Extracted records
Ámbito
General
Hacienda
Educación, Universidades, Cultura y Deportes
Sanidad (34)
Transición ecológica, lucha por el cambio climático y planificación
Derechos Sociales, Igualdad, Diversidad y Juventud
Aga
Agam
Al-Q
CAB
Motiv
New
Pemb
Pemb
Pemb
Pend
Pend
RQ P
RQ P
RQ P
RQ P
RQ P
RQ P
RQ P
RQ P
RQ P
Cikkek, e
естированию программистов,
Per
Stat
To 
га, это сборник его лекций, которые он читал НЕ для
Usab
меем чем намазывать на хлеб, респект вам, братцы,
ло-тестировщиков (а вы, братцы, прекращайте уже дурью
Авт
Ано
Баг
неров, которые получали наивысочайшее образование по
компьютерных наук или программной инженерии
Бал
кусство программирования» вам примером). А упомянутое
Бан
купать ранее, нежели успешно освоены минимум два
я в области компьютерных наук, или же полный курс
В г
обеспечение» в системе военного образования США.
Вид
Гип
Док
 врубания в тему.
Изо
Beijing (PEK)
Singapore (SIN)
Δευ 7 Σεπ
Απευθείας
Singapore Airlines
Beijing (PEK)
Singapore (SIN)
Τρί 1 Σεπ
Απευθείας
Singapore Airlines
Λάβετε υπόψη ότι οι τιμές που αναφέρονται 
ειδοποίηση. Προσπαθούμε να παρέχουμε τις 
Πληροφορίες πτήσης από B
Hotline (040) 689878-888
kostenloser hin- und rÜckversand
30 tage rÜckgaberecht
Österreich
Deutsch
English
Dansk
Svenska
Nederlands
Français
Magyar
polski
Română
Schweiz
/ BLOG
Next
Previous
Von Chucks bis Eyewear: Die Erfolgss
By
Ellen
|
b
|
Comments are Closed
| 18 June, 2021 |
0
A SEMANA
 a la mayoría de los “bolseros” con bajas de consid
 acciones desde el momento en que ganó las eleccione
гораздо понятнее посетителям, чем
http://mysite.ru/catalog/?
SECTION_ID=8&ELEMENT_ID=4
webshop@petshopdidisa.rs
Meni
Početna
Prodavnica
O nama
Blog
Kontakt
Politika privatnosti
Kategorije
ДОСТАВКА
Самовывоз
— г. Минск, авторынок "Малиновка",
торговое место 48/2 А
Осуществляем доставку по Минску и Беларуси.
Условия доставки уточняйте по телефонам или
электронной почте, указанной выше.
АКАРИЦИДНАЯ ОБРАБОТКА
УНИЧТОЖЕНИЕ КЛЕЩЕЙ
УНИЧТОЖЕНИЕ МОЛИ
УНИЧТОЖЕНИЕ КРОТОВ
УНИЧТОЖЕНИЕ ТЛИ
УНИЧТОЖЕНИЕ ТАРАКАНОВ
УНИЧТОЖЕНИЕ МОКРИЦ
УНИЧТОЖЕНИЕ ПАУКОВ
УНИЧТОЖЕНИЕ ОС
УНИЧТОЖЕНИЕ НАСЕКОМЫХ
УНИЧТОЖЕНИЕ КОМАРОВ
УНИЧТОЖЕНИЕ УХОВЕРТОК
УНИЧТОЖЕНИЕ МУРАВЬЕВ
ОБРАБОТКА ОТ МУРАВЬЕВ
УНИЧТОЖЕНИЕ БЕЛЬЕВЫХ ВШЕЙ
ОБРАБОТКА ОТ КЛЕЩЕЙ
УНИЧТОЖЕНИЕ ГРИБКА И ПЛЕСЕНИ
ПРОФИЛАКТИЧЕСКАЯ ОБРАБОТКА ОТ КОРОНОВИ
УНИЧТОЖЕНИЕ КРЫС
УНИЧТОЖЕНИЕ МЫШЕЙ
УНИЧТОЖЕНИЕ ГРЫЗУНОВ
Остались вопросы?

§ WORK REQUEST: Output every line of the data again, exactly.

§ SOLUTION TO THIS EXERCISE:
Ámbito
General
Hacienda
Educación, Universidades, Cultura y Deportes
Sanidad (34)
Transición ecológica, lucha por el cambio climático y planificación
Derechos Sociales, Igualdad, Diversidad y Juventud
Aga
Agam
Al-Q
CAB
Motiv
New
Pemb
Pemb
Pemb
Pend
Pend
RQ P
RQ P
RQ P
RQ P
RQ P
RQ P
RQ P
RQ P
RQ P
Cikkek, e
естированию программистов,
Per
Stat
To 
га, это сборник его лекций, которые он читал НЕ для
Usab
меем чем намазывать на хлеб, респект вам, братцы,
ло-тестировщиков (а вы, братцы, прекращайте уже дурью
Авт
Ано
Баг
неров, которые получали наивысочайшее образование по
компьютерных наук или программной инженерии
Бал
кусство программирования» вам примером). А упомянутое
Бан
купать ранее, нежели успешно освоены минимум два
я в области компьютерных наук, или же полный курс
В г
обеспечение» в системе военного образования США.
Вид
Гип
Док
 врубания в тему.
Изо
Beijing (PEK)
Singapore (SIN)
Δευ 7 Σεπ
Απευθείας
Singapore Airlines
Beijing (PEK)
Singapore (SIN)
Τρί 1 Σεπ
Απευθείας
Singapore Airlines
Λάβετε υπόψη ότι οι τιμές που αναφέρονται 
ειδοποίηση. Προσπαθούμε να παρέχουμε τις 
Πληροφορίες πτήσης από B
Hotline (040) 689878-888
kostenloser hin- und rÜckversand
30 tage rÜckgaberecht
Österreich
Deutsch
English
Dansk
Svenska
Nederlands
Français
Magyar
polski
Română
Schweiz
/ BLOG
Next
Previous
Von Chucks bis Eyewear: Die Erfolgss
By
Ellen
|
b
|
Comments are Closed
| 18 June, 2021 |
0
A SEMANA
 a la mayoría de los “bolseros” con bajas de consid
 acciones desde el momento en que ganó las eleccione
гораздо понятнее посетителям, чем
http://mysite.ru/catalog/?
SECTION_ID=8&ELEMENT_ID=4
webshop@petshopdidisa.rs
Meni
Početna
Prodavnica
O nama
Blog
Kontakt
Politika privatnosti
Kategorije
ДОСТАВКА
Самовывоз
— г. Минск, авторынок "Малиновка",
торговое место 48/2 А
Осуществляем доставку по Минску и Беларуси.
Условия доставки уточняйте по телефонам или
электронной почте, указанной выше.
АКАРИЦИДНАЯ ОБРАБОТКА
УНИЧТОЖЕНИЕ КЛЕЩЕЙ
УНИЧТОЖЕНИЕ МОЛИ
УНИЧТОЖЕНИЕ КРОТОВ
УНИЧТОЖЕНИЕ ТЛИ
УНИЧТОЖЕНИЕ ТАРАКАНОВ
УНИЧТОЖЕНИЕ МОКРИЦ
УНИЧТОЖЕНИЕ ПАУКОВ
УНИЧТОЖЕНИЕ ОС
УНИЧТОЖЕНИЕ НАСЕКОМЫХ
УНИЧТОЖЕНИЕ КОМАРОВ
УНИЧТОЖЕНИЕ УХОВЕРТОК
УНИЧТОЖЕНИЕ МУРАВЬЕВ
ОБРАБОТКА ОТ МУРАВЬЕВ
УНИЧТОЖЕНИЕ БЕЛЬЕВЫХ ВШЕЙ
ОБРАБОТКА ОТ КЛЕЩЕЙ
УНИЧТОЖЕНИЕ ГРИБКА И ПЛЕСЕНИ
ПРОФИЛАКТИЧЕСКАЯ ОБРАБОТКА ОТ КОРОНОВИ
УНИЧТОЖЕНИЕ КРЫС
УНИЧТОЖЕНИЕ МЫШЕЙ
УНИЧТОЖЕНИЕ ГРЫЗУНОВ
Остались вопросы?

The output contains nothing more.